*Text excerpt*.


. While a certification for short-term treatment on the basis that the mentally ill person is a danger to himself or others, § 27-10-107(l)(a), 11 C.R.S. (1982), might be indicative of a propensity for violent acts, it certainly will not always be the case. A mentally ill person may constitute a danger to himself simply by reason of his inability to adequately protect himself from the normal hazards of life and yet pose no risk of harm to others. On the other hand, a mentally ill person certified for short-term treatment on the basis that he is "gravely disabled,” § 27-10-107(l)(a), 11 C.R.S. (1982), might, by reason of mental illness, also be prone to violence toward others and thus pose a significant risk of harm to others. The statutory bases for civil commitment, in other words, cannot reasonably be viewed as so mutually exclusive that a pre-commitment determination that a person is "gravely disabled" necessarily precludes a subsequent finding during the period of commitment that the person also constitutes a danger to others.

. The evidence in the instant case points up the foreseeability of risk associated with Buckmas-ter's release. The plaintiffs evidence at trial showed the following: from the time of his first contact with Fort Logan in 1975 until October 1979, when he was involuntarily committed, Buckmaster’s mental illness had grown increasingly worse; upon his commitment to Fort Logan in October 1979, Buckmaster was diagnosed as a paranoid schizophrenic with severe delusions of police abuse and harassment; although the effective treatment of Buckmaster’s illness required antipsychotic medication, Buckmaster refused to take his medication, and Dr. Anders made no effort to obtain a court order to administer this much needed nonconsensual treatment; and Dr. Anders, with knowledge of Buck-master’s prior hospitalizations for mental illness, his ongoing delusion about police harassment and recent contacts with the police, his access to a gun upon termination of treatment, and his need for but refusal to take his antipsy-chotic medication during the term of his commitment, made the decision to terminate Buck-master’s treatment prior to the expiration of the ninety-day term of commitment and in the absence of an adequate assessment of whether Buckmaster’s release would create a danger to others. Both of the plaintiffs expert witnesses testified that Buckmaster’s history of behavioral disorders and his psychiatric symptoms at the time of his release were such as to indicate to a trained psychiatrist a significant potential for violence and a serious risk of harm to others.

Stored data:
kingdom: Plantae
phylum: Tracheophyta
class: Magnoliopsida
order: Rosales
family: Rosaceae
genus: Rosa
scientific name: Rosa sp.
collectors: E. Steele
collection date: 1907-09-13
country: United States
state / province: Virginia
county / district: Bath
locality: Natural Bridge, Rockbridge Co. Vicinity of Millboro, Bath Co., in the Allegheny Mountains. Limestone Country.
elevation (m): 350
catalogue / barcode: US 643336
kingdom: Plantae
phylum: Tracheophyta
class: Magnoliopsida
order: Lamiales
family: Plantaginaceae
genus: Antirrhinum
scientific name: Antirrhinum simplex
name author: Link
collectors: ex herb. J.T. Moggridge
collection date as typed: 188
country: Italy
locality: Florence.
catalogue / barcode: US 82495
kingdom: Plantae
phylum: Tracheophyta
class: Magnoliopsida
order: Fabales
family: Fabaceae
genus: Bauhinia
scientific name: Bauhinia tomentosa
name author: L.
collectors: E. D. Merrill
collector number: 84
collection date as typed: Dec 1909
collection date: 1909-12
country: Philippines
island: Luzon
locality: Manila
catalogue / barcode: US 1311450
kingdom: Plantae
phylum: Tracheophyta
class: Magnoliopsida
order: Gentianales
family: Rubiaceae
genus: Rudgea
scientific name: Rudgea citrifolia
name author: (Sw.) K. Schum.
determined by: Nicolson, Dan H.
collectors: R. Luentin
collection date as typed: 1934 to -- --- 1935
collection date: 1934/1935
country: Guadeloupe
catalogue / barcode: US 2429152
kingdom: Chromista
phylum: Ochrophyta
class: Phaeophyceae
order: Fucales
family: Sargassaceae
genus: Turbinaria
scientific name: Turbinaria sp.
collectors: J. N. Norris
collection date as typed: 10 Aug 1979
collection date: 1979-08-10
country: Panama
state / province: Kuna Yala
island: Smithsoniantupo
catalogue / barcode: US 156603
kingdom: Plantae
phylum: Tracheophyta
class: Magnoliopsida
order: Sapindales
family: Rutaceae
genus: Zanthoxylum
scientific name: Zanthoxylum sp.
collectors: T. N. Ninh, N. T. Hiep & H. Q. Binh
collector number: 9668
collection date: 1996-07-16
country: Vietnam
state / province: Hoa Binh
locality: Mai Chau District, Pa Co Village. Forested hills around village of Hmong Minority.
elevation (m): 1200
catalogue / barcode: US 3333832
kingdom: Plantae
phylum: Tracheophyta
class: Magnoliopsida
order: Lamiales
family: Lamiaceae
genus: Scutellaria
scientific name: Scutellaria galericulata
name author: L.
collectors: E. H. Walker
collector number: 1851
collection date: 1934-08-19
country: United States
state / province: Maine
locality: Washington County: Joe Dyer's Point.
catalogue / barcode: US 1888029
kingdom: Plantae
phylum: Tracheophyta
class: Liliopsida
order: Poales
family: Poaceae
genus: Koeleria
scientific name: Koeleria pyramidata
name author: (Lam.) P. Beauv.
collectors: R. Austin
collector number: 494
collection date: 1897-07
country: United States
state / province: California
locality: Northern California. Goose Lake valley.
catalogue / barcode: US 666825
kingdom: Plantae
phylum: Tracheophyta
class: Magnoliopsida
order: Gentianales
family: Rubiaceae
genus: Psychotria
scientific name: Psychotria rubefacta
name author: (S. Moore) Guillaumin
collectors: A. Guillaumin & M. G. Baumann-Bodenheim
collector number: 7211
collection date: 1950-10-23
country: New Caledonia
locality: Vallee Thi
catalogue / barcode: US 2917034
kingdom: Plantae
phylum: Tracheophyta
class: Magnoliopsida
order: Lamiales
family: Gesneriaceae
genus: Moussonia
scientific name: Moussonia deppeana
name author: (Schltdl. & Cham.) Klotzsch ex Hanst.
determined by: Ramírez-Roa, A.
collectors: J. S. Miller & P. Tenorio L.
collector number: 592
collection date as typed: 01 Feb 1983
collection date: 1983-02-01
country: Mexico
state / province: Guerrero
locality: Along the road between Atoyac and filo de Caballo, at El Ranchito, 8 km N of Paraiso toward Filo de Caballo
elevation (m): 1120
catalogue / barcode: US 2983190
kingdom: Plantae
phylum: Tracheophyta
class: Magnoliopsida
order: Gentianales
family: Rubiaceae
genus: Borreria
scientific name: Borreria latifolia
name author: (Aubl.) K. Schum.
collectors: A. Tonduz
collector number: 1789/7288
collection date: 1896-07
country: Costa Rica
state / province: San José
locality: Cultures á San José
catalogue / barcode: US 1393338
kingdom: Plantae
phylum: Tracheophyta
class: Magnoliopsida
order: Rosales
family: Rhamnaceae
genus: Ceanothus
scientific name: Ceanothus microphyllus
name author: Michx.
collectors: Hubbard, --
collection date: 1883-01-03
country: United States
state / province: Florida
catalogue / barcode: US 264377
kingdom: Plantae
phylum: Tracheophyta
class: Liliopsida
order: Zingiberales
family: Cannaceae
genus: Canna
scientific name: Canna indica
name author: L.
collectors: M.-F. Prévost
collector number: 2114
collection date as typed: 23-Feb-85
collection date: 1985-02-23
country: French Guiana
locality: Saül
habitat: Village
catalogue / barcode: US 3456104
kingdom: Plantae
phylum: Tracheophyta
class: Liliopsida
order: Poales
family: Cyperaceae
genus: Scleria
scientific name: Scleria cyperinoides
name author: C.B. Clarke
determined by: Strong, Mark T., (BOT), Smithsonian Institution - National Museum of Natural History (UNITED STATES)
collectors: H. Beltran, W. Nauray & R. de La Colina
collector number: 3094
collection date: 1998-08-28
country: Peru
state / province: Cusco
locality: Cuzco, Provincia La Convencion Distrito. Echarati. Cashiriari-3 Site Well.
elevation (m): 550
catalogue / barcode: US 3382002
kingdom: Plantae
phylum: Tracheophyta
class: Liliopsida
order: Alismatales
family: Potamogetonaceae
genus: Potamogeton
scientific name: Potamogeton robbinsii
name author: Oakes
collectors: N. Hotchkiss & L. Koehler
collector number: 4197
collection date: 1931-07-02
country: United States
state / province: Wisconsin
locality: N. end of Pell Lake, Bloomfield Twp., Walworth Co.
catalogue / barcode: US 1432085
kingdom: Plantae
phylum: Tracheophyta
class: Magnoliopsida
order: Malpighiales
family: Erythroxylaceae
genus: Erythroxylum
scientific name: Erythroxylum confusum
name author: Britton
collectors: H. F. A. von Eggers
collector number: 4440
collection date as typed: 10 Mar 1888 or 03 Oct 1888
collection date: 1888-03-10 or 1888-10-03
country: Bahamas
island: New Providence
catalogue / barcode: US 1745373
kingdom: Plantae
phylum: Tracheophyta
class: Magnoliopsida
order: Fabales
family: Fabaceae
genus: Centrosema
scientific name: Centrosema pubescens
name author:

*List of tasks*.
A – Based on the civil commitment excerpt, say whether each statement agrees with it, answering yes or no and quoting the deciding words. (i) Buckmaster was diagnosed as a paranoid schizophrenic upon his commitment to Fort Logan. (ii) Dr. Anders obtained a court order to give Buckmaster antipsychotic medication. (iii) Buckmaster's treatment was ended after the ninety-day term of commitment had expired.
B – Give one more paragraph of the civil commitment excerpt, picking up after its final sentence.
The stored data comes from a source separate from the civil commitment excerpt.

*Outputs for the tasks*.
A –
(i) Yes: "upon his commitment to Fort Logan in October 1979, Buckmaster was diagnosed as a paranoid schizophrenic with severe delusions of police abuse and harassment"
(ii) No: "Dr. Anders made no effort to obtain a court order to administer this much needed nonconsensual treatment"
(iii) No: "prior to the expiration of the ninety-day term of commitment"

B –
. An additional argument often raised is that the imposition of a legal duty of due care upon a psychiatrist to take reasonable measures to protect others from the violent acts of a voluntary patient will discourage psychiatrists from treating dangerous patients. In addressing this concern, the Wisconsin Supreme Court in Schuster v. Altenberg, 144 Wis.2d 223, 260, 424 N.W.2d 159, 174-75 (1988), observed that "data collected in a survey of the impact of Tarasoff demonstrated that Tarasoff has not discouraged therapists from treating dangerous patients,’” citing Givelber, Bowers & Blitch, Tarasoff, Myth and Reality: An Empirical Study of Private Law in Action, 1984 Wis.L.Rev. 443, 486). Moreover, again on the basis of Givelber, Bowers & Blitch article, the court noted that the "imposition of a duty to protect third persons from the violent propensities of a patient has been found to be consistent with the ethical obligations perceived by psychotherapists to govern their behavior *1220notwithstanding any legal obligation." 144 Wis. 2d at 260-61, 424 N.W.2d at 175.